As the mother of a black male child, I find these to be urgent questions. The slaying of Trayvon [Martin] struck a nerve deep within me. After Jordan [Davis], then Jonathan [Ferrell], then Renisha [McBride], I was practically unnerved.
I knew I had to seek answers. This book reflects my search for those answers.”

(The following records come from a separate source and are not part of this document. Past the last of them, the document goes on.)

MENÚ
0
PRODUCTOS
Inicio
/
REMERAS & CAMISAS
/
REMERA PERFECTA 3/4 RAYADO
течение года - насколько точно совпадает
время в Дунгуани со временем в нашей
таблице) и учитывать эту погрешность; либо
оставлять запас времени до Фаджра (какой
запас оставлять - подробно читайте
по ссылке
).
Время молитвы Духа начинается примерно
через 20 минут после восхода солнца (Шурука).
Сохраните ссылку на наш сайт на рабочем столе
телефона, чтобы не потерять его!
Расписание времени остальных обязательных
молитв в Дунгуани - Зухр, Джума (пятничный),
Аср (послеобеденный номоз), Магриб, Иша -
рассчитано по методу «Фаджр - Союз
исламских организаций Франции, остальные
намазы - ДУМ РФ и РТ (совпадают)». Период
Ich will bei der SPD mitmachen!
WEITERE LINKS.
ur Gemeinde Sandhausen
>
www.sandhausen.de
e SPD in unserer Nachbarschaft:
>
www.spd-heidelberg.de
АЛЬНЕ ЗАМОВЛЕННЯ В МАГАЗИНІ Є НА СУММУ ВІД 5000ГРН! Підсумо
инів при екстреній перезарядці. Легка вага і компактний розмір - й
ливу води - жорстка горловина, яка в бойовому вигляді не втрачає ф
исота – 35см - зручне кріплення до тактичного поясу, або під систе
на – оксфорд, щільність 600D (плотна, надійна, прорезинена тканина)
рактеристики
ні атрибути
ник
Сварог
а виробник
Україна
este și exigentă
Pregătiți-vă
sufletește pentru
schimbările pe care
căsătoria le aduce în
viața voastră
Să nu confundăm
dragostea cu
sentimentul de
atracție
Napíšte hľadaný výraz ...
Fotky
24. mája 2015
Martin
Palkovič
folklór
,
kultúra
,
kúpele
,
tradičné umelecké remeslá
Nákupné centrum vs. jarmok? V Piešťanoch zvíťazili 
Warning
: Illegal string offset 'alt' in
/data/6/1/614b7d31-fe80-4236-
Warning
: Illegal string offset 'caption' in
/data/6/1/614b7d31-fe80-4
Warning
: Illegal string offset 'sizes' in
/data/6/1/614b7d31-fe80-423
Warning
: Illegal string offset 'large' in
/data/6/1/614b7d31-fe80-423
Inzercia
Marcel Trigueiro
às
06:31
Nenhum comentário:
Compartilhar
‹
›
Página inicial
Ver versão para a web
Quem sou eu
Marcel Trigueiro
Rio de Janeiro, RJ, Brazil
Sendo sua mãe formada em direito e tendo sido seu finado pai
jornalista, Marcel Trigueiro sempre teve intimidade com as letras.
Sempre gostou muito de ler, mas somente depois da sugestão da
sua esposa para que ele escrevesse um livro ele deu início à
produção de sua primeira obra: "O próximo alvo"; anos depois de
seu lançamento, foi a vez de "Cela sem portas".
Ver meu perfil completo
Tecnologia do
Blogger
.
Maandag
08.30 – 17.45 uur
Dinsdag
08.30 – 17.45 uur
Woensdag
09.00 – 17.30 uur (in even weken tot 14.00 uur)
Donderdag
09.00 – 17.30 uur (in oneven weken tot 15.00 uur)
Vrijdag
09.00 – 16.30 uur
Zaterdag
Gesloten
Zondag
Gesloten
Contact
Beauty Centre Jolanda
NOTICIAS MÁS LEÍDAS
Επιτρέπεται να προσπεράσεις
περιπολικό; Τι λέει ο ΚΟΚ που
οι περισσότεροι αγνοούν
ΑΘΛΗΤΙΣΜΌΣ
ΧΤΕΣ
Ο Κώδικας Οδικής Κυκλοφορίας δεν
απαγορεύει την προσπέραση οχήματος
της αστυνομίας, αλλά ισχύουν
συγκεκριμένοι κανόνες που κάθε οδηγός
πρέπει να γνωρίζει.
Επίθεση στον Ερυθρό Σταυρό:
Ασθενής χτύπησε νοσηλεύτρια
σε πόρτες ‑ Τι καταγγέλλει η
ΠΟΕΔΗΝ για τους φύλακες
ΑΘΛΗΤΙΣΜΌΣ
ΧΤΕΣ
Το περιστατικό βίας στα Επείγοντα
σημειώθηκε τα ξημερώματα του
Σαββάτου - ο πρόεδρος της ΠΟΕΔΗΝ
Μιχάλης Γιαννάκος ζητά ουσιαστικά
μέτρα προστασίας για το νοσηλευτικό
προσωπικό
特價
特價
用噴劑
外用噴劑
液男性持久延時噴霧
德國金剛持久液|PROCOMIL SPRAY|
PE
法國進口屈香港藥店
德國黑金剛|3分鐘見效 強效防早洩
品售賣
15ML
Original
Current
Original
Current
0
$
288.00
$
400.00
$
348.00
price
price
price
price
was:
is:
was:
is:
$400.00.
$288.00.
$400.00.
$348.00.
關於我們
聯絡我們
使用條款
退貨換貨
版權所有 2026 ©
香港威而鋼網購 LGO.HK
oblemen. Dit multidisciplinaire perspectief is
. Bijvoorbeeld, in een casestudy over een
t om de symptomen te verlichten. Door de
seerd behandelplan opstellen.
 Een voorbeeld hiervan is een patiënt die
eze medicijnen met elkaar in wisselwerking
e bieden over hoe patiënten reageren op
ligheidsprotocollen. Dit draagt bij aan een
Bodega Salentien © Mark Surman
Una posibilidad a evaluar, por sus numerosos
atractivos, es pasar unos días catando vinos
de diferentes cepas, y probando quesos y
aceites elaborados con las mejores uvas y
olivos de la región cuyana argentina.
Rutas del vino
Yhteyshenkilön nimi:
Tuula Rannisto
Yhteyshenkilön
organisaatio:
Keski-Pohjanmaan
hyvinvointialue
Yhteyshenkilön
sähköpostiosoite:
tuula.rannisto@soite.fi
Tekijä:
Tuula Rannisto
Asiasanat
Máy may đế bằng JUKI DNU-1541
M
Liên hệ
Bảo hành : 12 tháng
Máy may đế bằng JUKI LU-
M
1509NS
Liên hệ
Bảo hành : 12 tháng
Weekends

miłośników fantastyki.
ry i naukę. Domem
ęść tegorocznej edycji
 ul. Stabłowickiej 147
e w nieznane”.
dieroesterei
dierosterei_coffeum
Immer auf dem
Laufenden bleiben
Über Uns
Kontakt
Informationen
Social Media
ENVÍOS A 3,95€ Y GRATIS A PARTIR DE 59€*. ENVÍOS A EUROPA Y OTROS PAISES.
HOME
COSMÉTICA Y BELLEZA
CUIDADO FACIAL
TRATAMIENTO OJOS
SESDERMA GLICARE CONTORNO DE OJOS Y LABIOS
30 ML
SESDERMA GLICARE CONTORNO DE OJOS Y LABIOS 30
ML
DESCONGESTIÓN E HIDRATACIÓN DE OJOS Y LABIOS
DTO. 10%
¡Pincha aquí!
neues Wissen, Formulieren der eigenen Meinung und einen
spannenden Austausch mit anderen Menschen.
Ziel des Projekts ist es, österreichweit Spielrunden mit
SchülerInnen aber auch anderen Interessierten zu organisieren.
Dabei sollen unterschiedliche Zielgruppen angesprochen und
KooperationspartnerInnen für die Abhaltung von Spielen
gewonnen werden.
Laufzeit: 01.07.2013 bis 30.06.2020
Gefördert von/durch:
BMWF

—Excerpted from the Prologue (page ix)
It seems that once a month or so, with painful regularity, another
unarmed black person is gunned down by a white civilian or white police
officer. What is the reason for this escalating epidemic? Is it really a
recent development or merely a long-hidden aspect of America's social
structure that's come to light because of the profusion of cell phones in
circulation among the population?
That's what Dr. Kelly Brown Douglas, as the mother of a black boy, found herself wondering in the wake of the shooting of Trayvon Martin. She also heard President Obama say that, if he had a son, he would look like Trayvon.
That made Kelly think, “I
DO have a son, and he DOES look like Trayvon.” So, for her, the crisis was
more than a matter of mere rhetorical speculation. Not wanting her son to
become the next statistic, she heeded an urgent inner call to action.
As a Professor of Religion at Goucher College, she decided her skills could best be put to use researching the burgeoning phenomenon. And the upshot of her research efforts is Stand Your Ground: Black Bodies and the Justice of God, an enlightening examination of the deep-seated roots of the racist reasoning relied upon in the course of snuffing out African-Americans lives so cavalierly.
The author opens the opus with a history lesson, tracing the source of the problem back hundreds of years to the birth of “Exceptionalism” in Anglo-Saxon England. Reserved for whites, that notion enabled caucasians to adopt the concept of “Manifest Destiny” that led to the extermination of Native Americans (relying on the rallying cry “The only good Indian is a dead Indian”) and to the wholesale subjugation of Africans as property.
She sees today's Stand Your Ground law as a logical extension of the supremacist philosophy that sustained slavery, Jim Crow segregation, lynching and other institutionalized forms of color-coded oppression. Apparently, part and parcel of that shameful scheme was a “natural law theo-ideology” hyper-valuing whiteness while denigrating the black body as “perpetually-guilty chattel.”
An iconoclastic cultural critique indicting the doctrine of Manifest Destiny for the rationalization of a perpetual war on African-American males.